• **Task A**:
In the forum thread, which method does the mentor say can be used to solve the differential equation in post #5?
• **Task B**:
Rewrite the forum thread's paragraph beginning "and tomorrow is my exam" as one brief, clearly punctuated sentence.
• **Task C**:
Carry on the forum thread from where it stops.

• **Provided passage**:
Content starts

This solution to the differential equation is incorrect. The differential equation reads:

$$\frac{dV}{dt}=-kV^2$$

Note that there are V's on both sides of the equation. Do you know how to solve such an equation? If so, let's see.

Chet

6. Oct 6, 2015

### romiomustdie

sorry then its totally wrong i dont know what to do now...plz advice ,,, the first part to find distance feels impossible to find , getting no clues where to start

7. Oct 6, 2015

### romiomustdie

and tomorrow is my exam , god knows if this comes in exam , its in the suggestion which means it can come in exam , i am striving with this math for four days .......................... :-(

8. Oct 6, 2015

### Staff: Mentor

Are you taking, or have you taken a course in differential equations? If so, then you know you can solve the differential equation in post #5 using "separation of variables."

Content ends

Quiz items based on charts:
Content starts

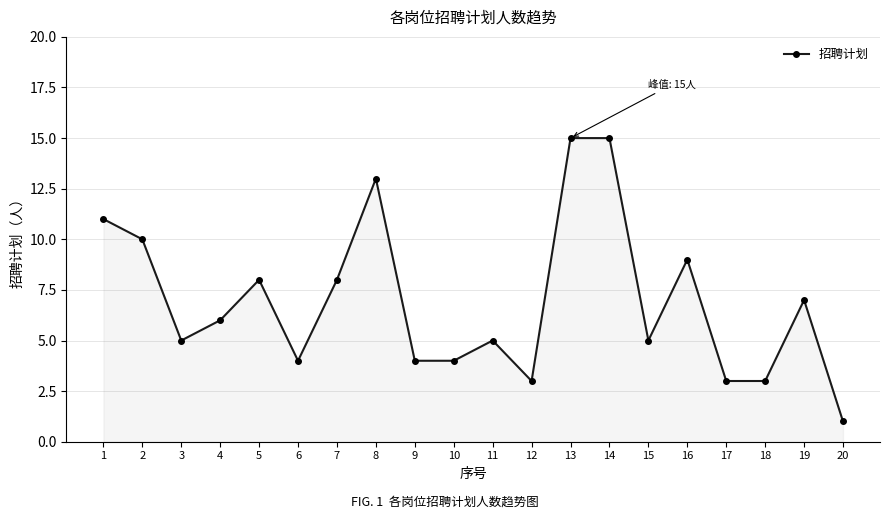

What is the change in value from 6 to 17?

-1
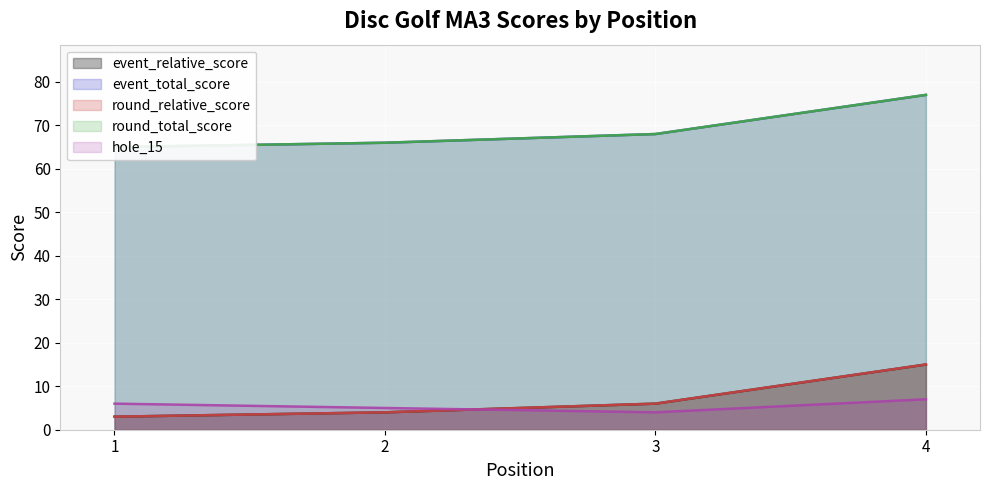

The value of hole_15 at 2 is 1. True or false?

False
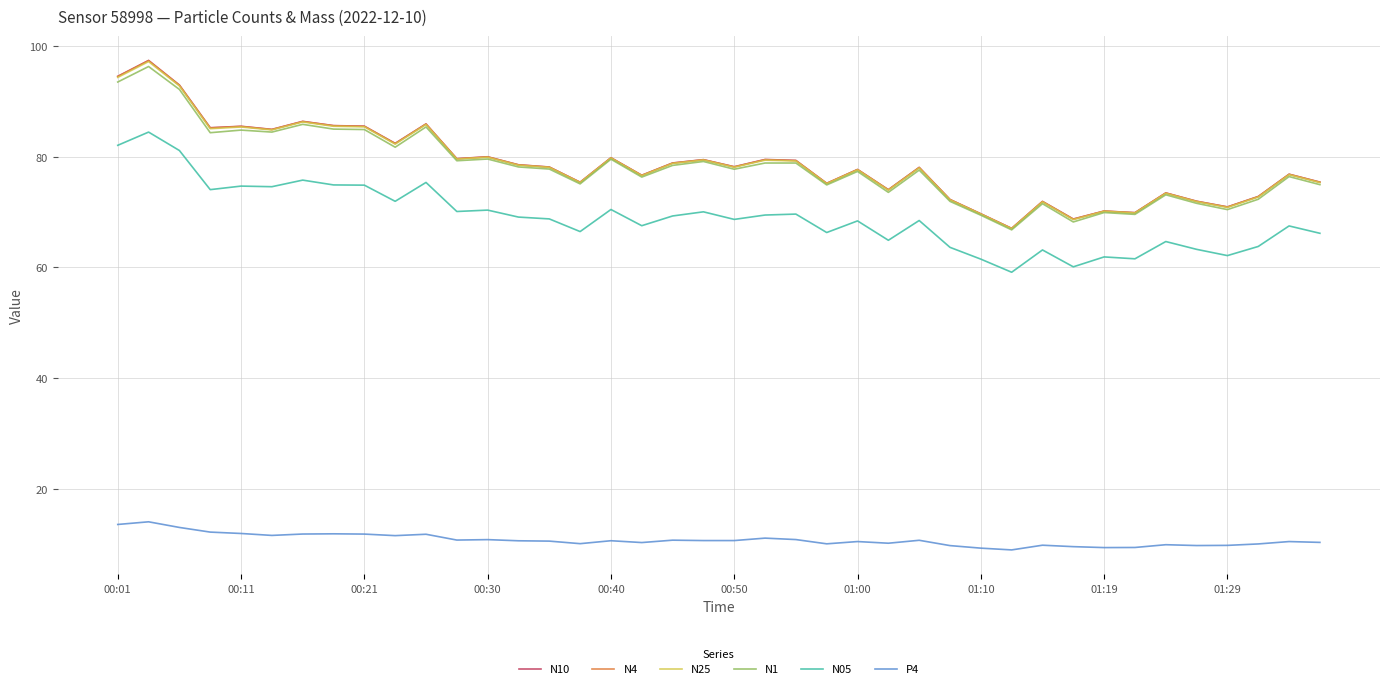

Which series has the largest range (max minus min)?

N10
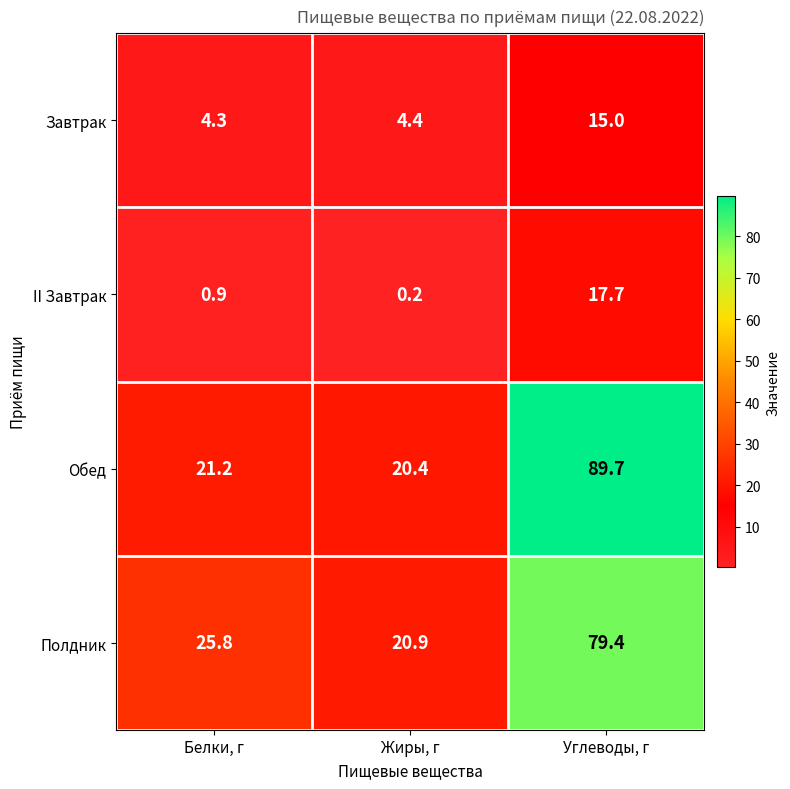

What is the difference between the highest and lowest values at Жиры, г?

20.7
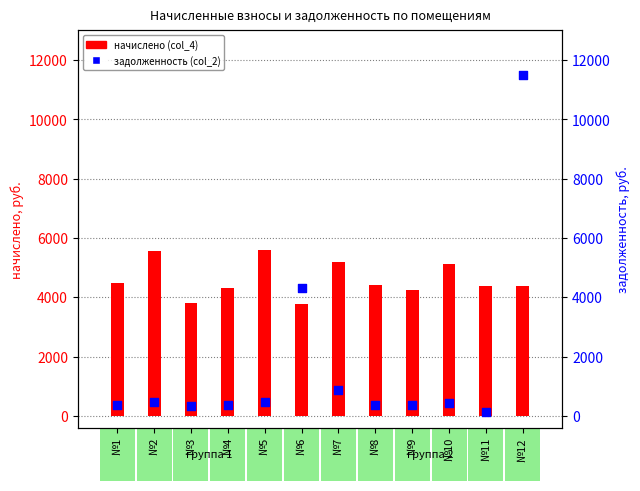

At which category is the sum across all series the highest?

№12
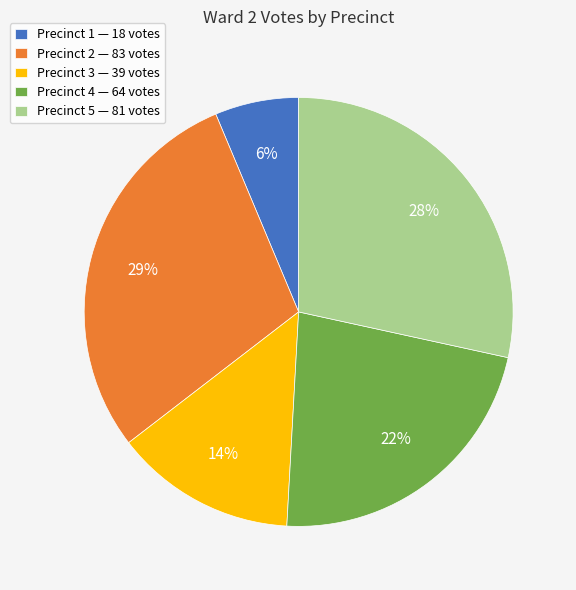

Does Precinct 1 account for over 50% of the chart?

No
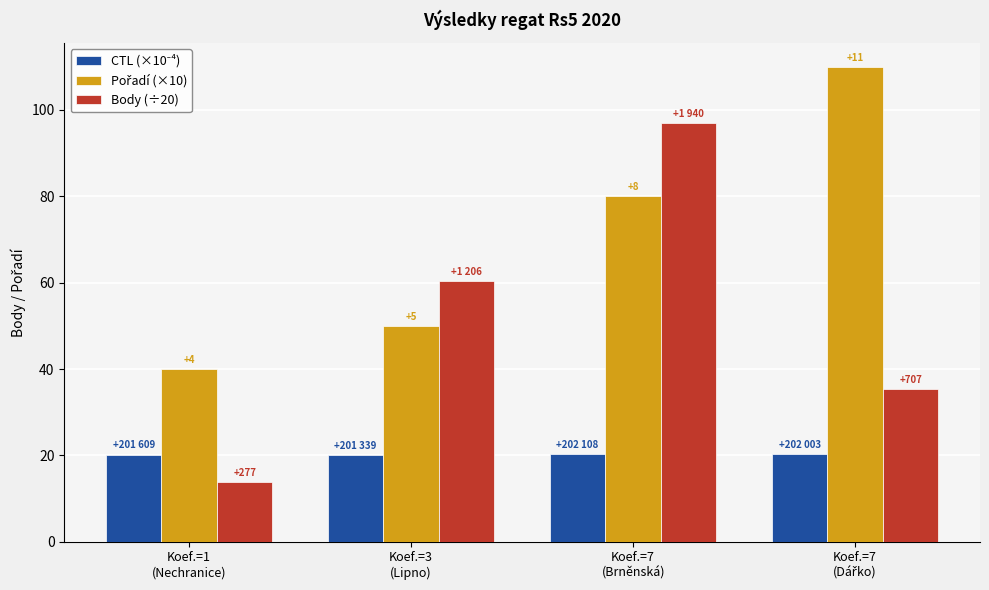

At which label does CTL (×10⁻⁴) reach its minimum?

Koef.=3
(Lipno)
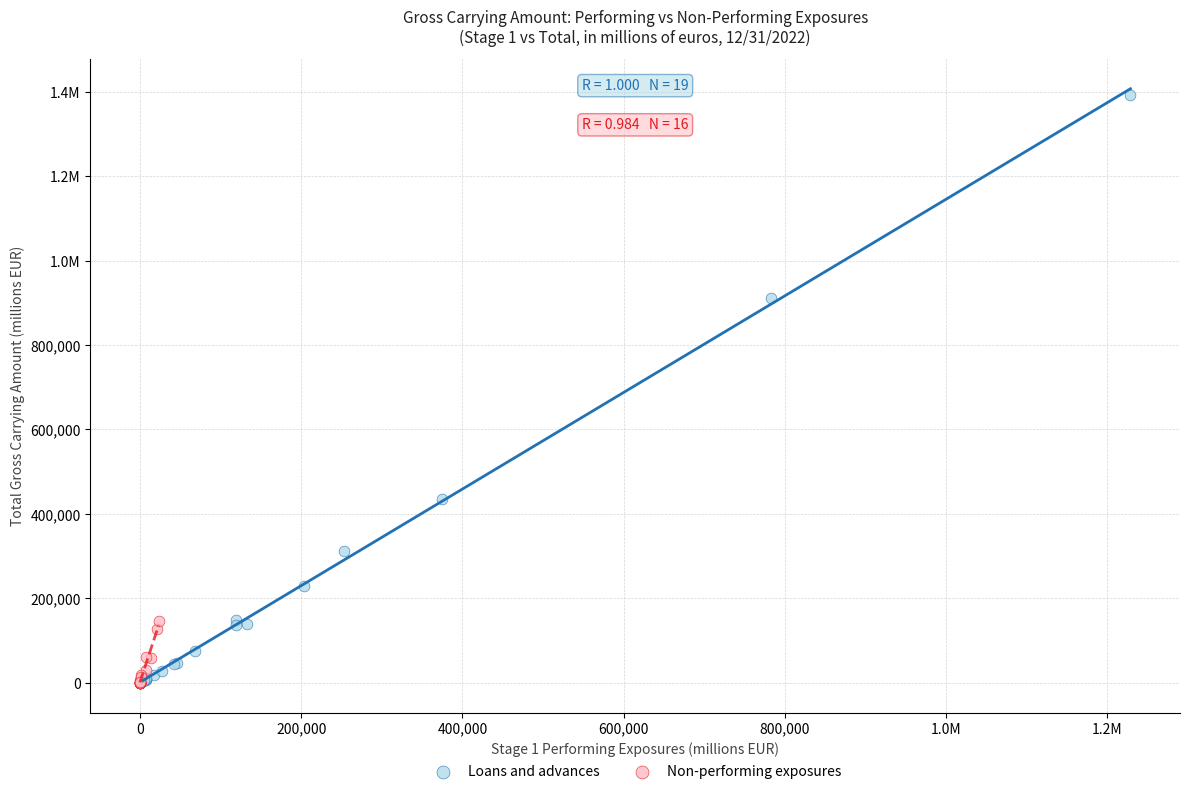

What are all the series names shown in the legend?

Loans and advances, Non-performing exposures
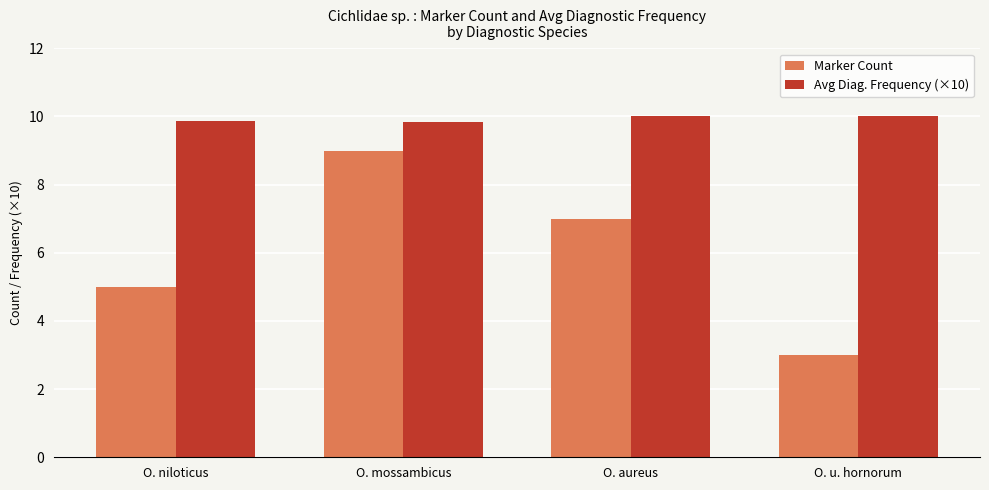

At O. mossambicus, list the series in order from largest to smallest.

Avg Diag. Frequency (×10), Marker Count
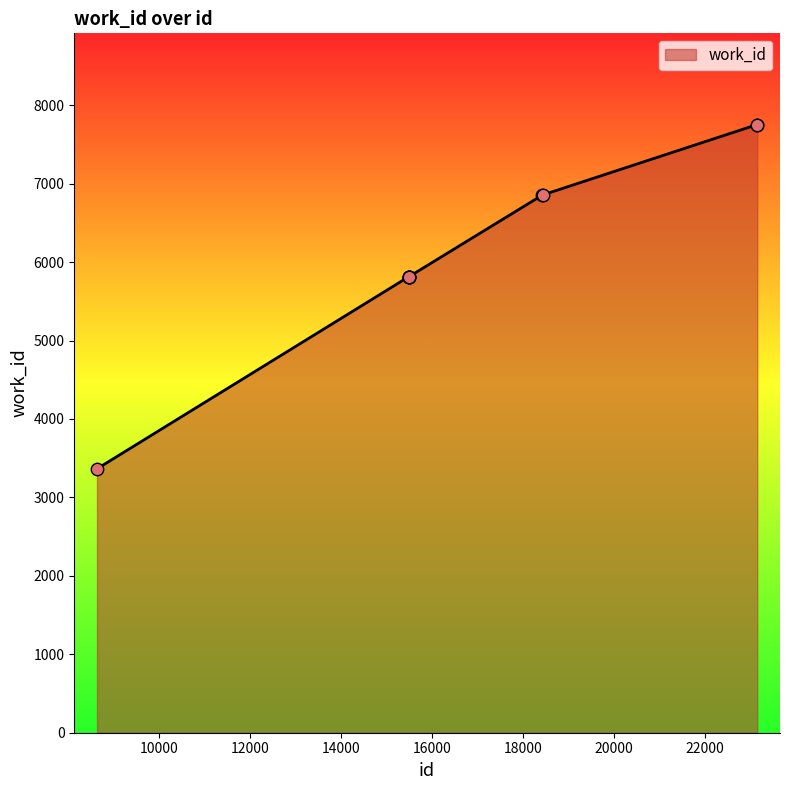

What is the difference between the maximum and minimum values?

4389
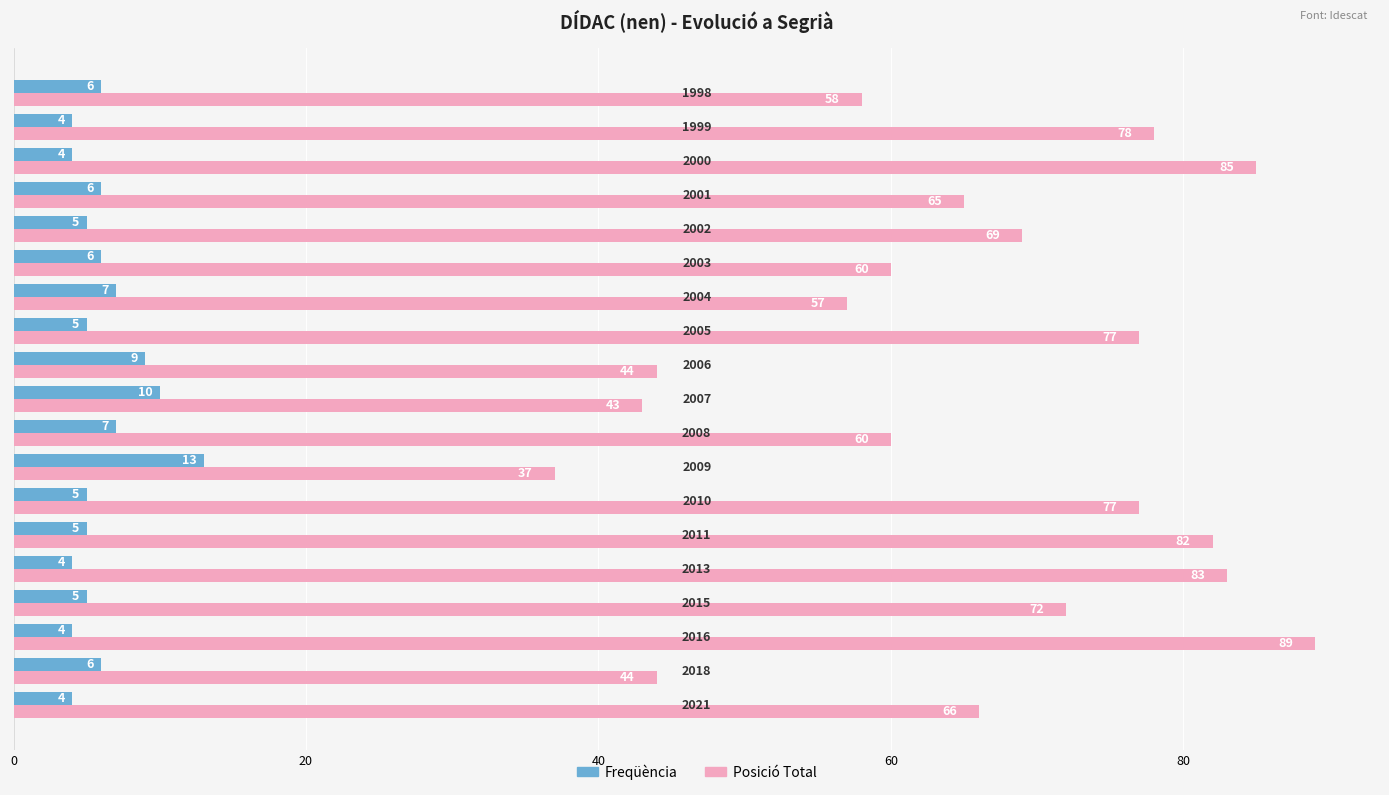

Which series has the largest total across all categories?

Posició Total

Content ends

• **Output A**:
Separation of variables.

• **Output B**:
My exam is tomorrow, and this problem may appear on it because it is in the suggestion; I have been struggling with it for four days.

• **Output C**:
Chet

9. Oct 6, 2015

### romiomustdie

i have just started with calculas in class , and have not got in to depth yet so may be thats why not able to solve it , but how will i find distance using the differential equation
. i am not taking any course but i am in std X

10. Oct 6, 2015

### romiomustdie

I have to find the distance but how ? ?

11. Oct 6, 2015

### romiomustdie

normal v^2 = u^2 - 2aS , is not working .
where v= final velocity
u= initial velocity
a=accelaration
S= distance

what to do ? ? ? :-(

12. Oct 6, 2015

### romiomustdie

dv/dt=- k v^2
or, 1/v^2 dv = -k dt
or, v^ -2 dv = - k dt
integrating both sides we get
v^(-2+1)/-2+1 = - kt
or,v^-1 = kt
or, t = 1/kv

if v = Vo
then , t = 1/kVo

this is the second part i think but what about the 1st part . i am so much in dispair ...what to do plz help ?????

13. Oct 6, 2015

### CWatters

That equation only applies when acceleration is constant which isn't the case in this problem.

See posts #5 and #8 and look up "separation of variables" as Chester suggests.

14. Oct 6, 2015

### Staff: Mentor

This equation is incorrect. You forgot to include the constant of integration. You can determine the constant of integration by making use of the initial condition, v = Vo at t = 0.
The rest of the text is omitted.